目前在研究如何自动从网络上抓取(获得)自己想要的信息,同时对信息按照自己的需要进行分类,归档处理。
一切还想以前,看看有没有开源的东东可以借鉴,站在别人的基础上工作速度会快些,虽然并不都会取得好的效果。
看到挺多人都在关注Jericho HTML Parser,应该是个不错的家伙,拿过来测试了一下,基本功能都可以满足,索性就研究一下:
Jericho HTML Parser 简介:
Jericho HTML Parser是一个简单而功能强大的Java HTML解析器库,可以分析和处理HTML文档的一部分,包括一些通用的服务器端标签,同时也可以重新生成无法识别的或无效的HTML。它也提供了一个有用的HTML表单分析器。
作者的主页在:http://jericho.htmlparser.net/docs/index.html
相关项目信息在:http://jerichohtml.sourceforge.net/
附录原作者的介绍:—-Jericho HTML Parser 对作者表示感谢
Jericho HTML Parser is a java library allowing analysis and manipulation of parts of an HTML document, including server-side tags, while reproducing verbatim any unrecognised or invalid HTML. It also provides high-level HTML form manipulation functions.

#### [所示列表]
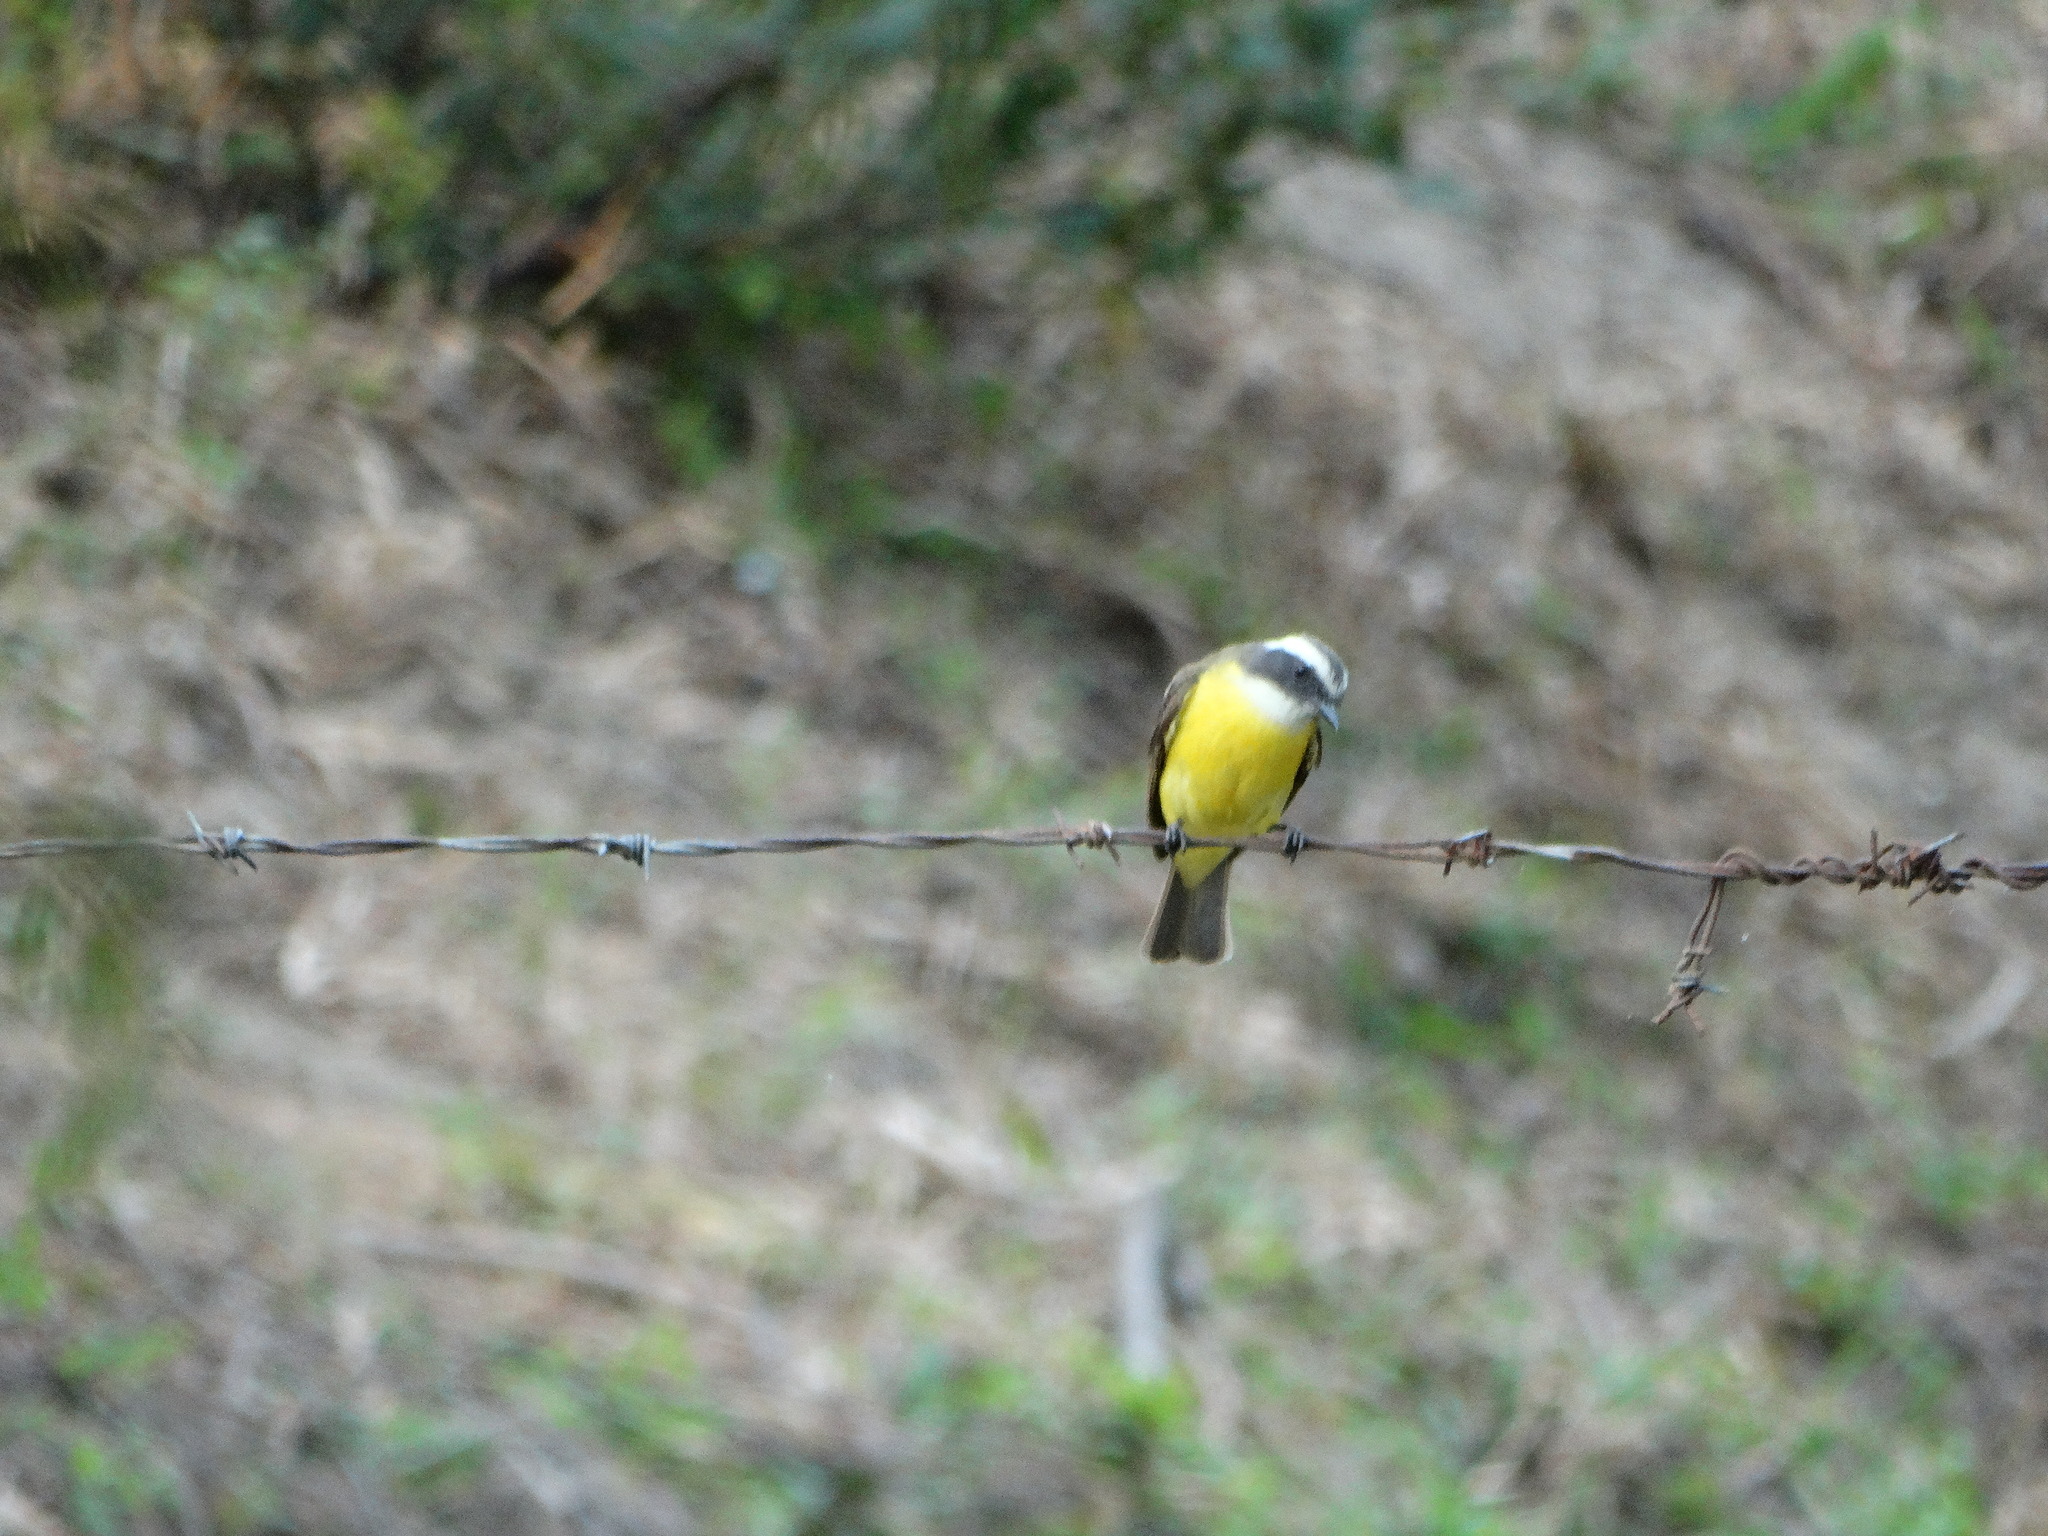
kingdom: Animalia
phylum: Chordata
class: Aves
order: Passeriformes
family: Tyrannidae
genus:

#### [任务]
按原文第一句,列出作者正在研究的、对网络信息要做的各项处理。

#### [完成结果]
自动从网络上抓取自己想要的信息;按照自己的需要对信息进行分类;对信息进行归档处理。